This looks pretty sweet; subscribed.

No suggestions at the moment, I'm tired


----------



## Thrackan (Nov 18, 2008)

Currently on their way:
Philips LP064V1 LCD screen
http://www.datasheetcatalog.org/datasheet/philips/LP064V1.pdf
PSONE LCD screen, working on 12 Volts, on S-Video and possibly through D-SUB
Pix are from the guy I bought it from as I don't have it yet.









One of these babies *will* be built into the case, obviously. I might keep the other too.

Also, a fresh set of Corsair Dominators for my normal PC is coming in this week 

Oh, I'm going to have so much fun! Can't wait till it all gets here


----------



## theJesus (Nov 19, 2008)

Nice!  You should sell which ever one you don't use here.  If the price is right, I could be interested for sure.


----------



## CyberDruid (Nov 19, 2008)

LCD mods. w00t


----------



## A Cheese Danish (Nov 19, 2008)

*Subscribed
Nice find with the PSOne screens! If all goes well, it looks like it would be a really nice build


----------



## Thrackan (Nov 19, 2008)

Neh. The LG/Philips screen got in today, but I don't think I can possibly wire it up. Especially since I only have a D-SUB VGA port and the LCD only has digital RGB channels.

Who knows though, maybe I can put this beauty (cause it is!) on the PSONE screens controller


----------



## Thrackan (Nov 21, 2008)

Hazzah! The PsOne screen is in!
If I'm not mistaken this baby will immediately fire up as it's soldered for VGA and has the 12v Car Adapter, which I will modify for Molex 

Now, if only the workday would end...


----------



## Thrackan (Nov 22, 2008)

Okay, due to my VIA board being unable to process custom resolutions and interlacing, I've ordered a composite cable for the video signal. Let's see how that will work out...

On a side note, I fixed the stability problem on the Jetway board by flashing the BIOS

Though flashing a BIOS on a board that randomly reboots (yes, even when in BIOS) is not for the faint of heart, I can at least keep it running now and remotely control it and since I don't have a spare monitor and the PSone screen isn't working yet, that's at least one big step forward.

- _SOURCE EXCERPT_:

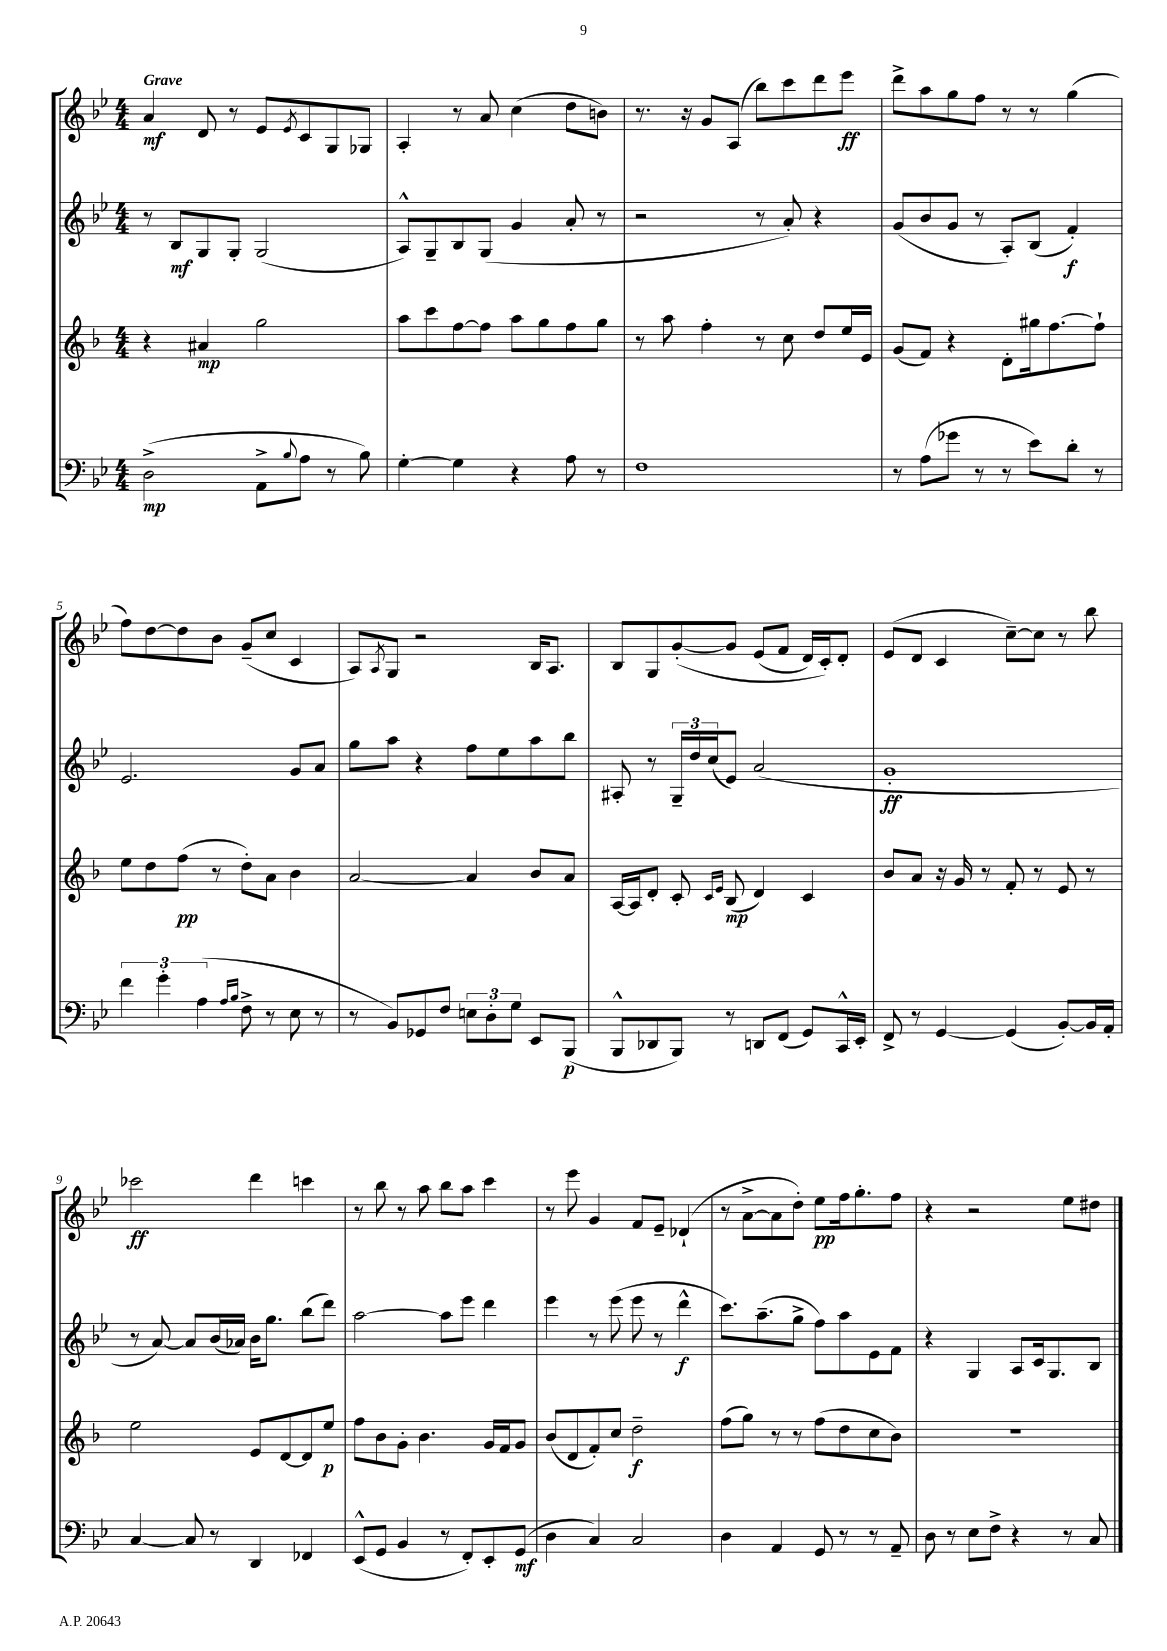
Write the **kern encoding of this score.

- _DIRECTIVES_:
#1 In the forum thread about the LCD screen build, how was the stability problem on the Jetway board fixed?
#2 State whether each statement agrees with the forum thread about the LCD screen build. Support each yes or no with the deciding words from the thread, quoted exactly.
(a) The LG/Philips screen accepts a D-SUB VGA signal.
(b) The PSone screen arrived with a 12-volt car adapter.
(c) A composite cable was ordered for the video signal.
#3 Resume the forum thread about the LCD screen build after its last sentence, and write what comes next.

- _TASK RESPONSES_:
#1 By flashing the BIOS.

#2
(a) No: "Especially since I only have a D-SUB VGA port and the LCD only has digital RGB channels."
(b) Yes: "it's soldered for VGA and has the 12v Car Adapter"
(c) Yes: "I've ordered a composite cable for the video signal."

#3
Actual case work will probably resume next week. It's cold outside and I have to work in the shed

I've done several tests today:
1. The CF card has a throughput of around 25Mb/s on the CF->IDE adapter. Not too shabby for a $2 adapter from DX  I might try the 6Gb microdrive I have here as well, but I doubt it will do above 8Mb/s anyway. Access times of 0,6ms *ROCK* though. I *so* want a proper SSD for my main rig now...
2. PSU is giving me some coil whine. I'm going to apply some hot glue or nail polish to fix that.
3. PSU fan is fricking loud, even with the grill cut out. Going to put a resistor on the lead to fix that since it's not running hot at all.
4. CPU temps got to a wild 25 degrees using Orthos, measured by SpeedFan. I'd give it about 10 degrees more, but that's pretty cool under full load with just the push/pull fans on the sides. Guess the VIA C7 isn't comparable to a Core2Duo at all when it comes to (load) temps.
5. My nLited windows install is crap. Still wondering if I will bother with making a new CD or switch to Xubuntu straight away. Either way, I will need a better remote control alternative by the time I switch to Linux, cause LogMeIn only supports PC and Mac.
6. I probably won't bother trying to wire up the Philips LCD. It's a beauty, but I don't have the required connector cable, control board or documentation on how to actually make it work on VGA (VESA would probably do, but I don't have a VESA connector).
7. I'm going to sleep now instead of trying to come up with more points


----------



## ascstinger (Nov 24, 2008)

yeah, dont you hate how decent psu options are very limited for small form factor? I've had 2 die on me so far, one blowing up but at least the safety features worked right, so i still have the board

looks like a cool mod, I'll have my eye on it


----------



## Hayder_Master (Nov 24, 2008)

what a great work i see , really impressive


----------



## DrunkenMafia (Nov 24, 2008)

That is looking great man.  I will keep an eye on it.


----------



## Thrackan (Nov 24, 2008)

ascstinger said:


> yeah, dont you hate how decent psu options are very limited for small form factor? I've had 2 die on me so far, one blowing up but at least the safety features worked right, so i still have the board
> 
> looks like a cool mod, I'll have my eye on it



I could go for a Shuttle replacement if this one dies. Or nick one off my work. Those small Dell machines we have here are full of them...
Anyway, I've tortured this €10 second hand PSU more than enough for me to not be surprised if it dies
Then again, who cares for €10

I'll snap a pic of the running stuff tonight, since I've left you without pics long enough


----------



## theJesus (Nov 24, 2008)

If you weren't on another continent, I'd wanna try and get that Phillips LCD off of you .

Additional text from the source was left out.